Wednesday, June 30, 2010
Day 19 - Glorious corn fields and the odd Kentuck Knob
Feeling better today. I hardly ate anything the past couple of days so as not to aggravate the squigglies in my stomach. My sour outlook was sugared by this kind motel lady I called to reserve a room. She said she loved me and her name was Lilyanne. Couldn't wait to meet her. I sped through Lancaster County and enjoyed watching real Amish folk doing their business at highway pace. No more photographs this time. My improved health made me curious again...the point of this trip. I noticed the lush corn, the wide blue sky, the blue flowers on the roadside, and I realized...there are hardly any trees in the county. Open space and fields of crops.
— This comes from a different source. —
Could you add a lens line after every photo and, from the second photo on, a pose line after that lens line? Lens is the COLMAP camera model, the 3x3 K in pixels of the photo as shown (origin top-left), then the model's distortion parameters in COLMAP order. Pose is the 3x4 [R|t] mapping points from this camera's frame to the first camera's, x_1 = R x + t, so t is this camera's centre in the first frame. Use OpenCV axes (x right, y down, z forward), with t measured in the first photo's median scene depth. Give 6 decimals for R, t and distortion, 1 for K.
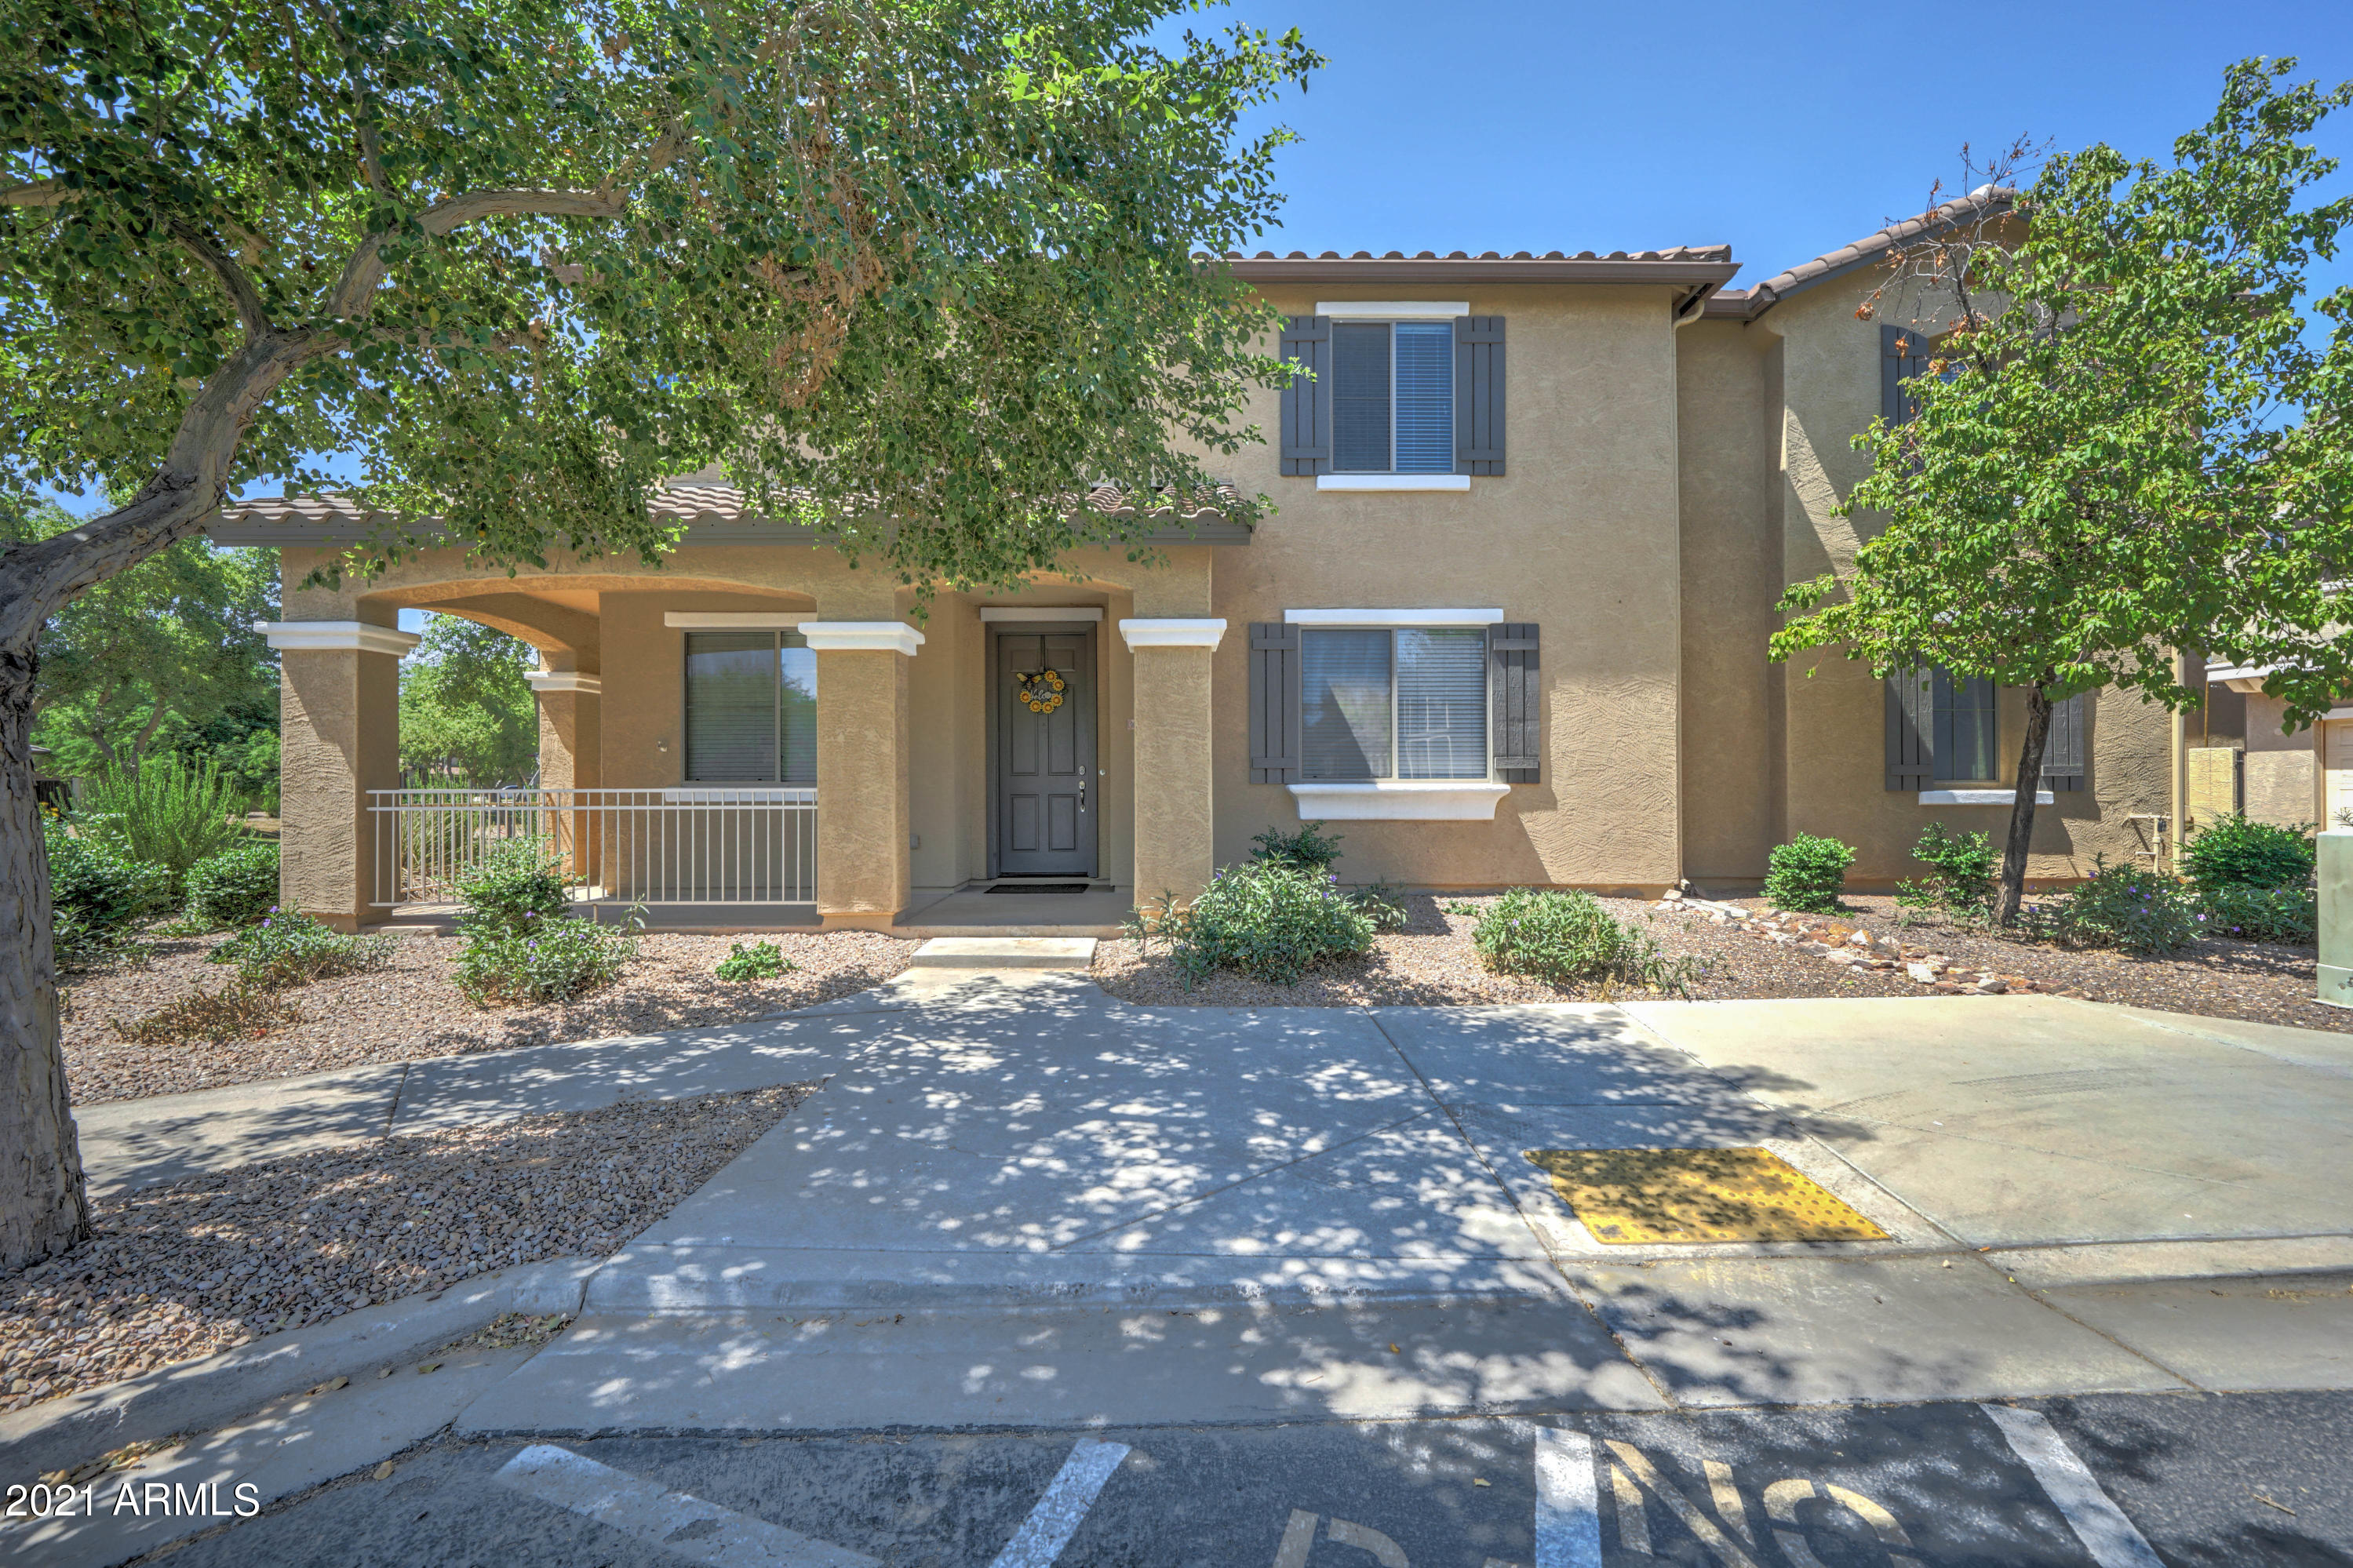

It was great to be alive.
I made it to Markleysburg, a puny highway town. I had to stay in the vicinity because I have reservations for tomorrow to see Frank Lloyd Wright's Fallingwater. I passed Lilyanne's "Inn" and kept on driving. Traveler's Inn consisted of two white trailers and a small house next to them. I just couldn't do it so I fled like a cowardly chicken. I found another inn but I think they're mostly cabins owned by Menonites. The best room I've had so far on this trip.
I headed on over to the "other" FLW house in the area, Kentuck Knob. Very nice little house, famous for its hexagonal skylights and triangular patterns. To be honest, my regard for the architect dropped a notch. Granted he was 86 when he worked on this house, but some of his ideas didn't make sense. You have to sidle sideways into the narrow hallways as he believed hallways are places you walk through and are unimportant. The closets were almost to the door because he didn't believe in attics and basements for they create cesspool for junk. I can understand...I hate junk...but I think he could've done a better job designing the interiors. I mean, there's no way an obese guest could through the hall. Just because genius architect was puny...
Anyway, Fallingwater, his masterpiece, is in the pipeline for tomorrow. Maybe the greatest architect of his time...as he dubbed himself...will reclaim Notch 1.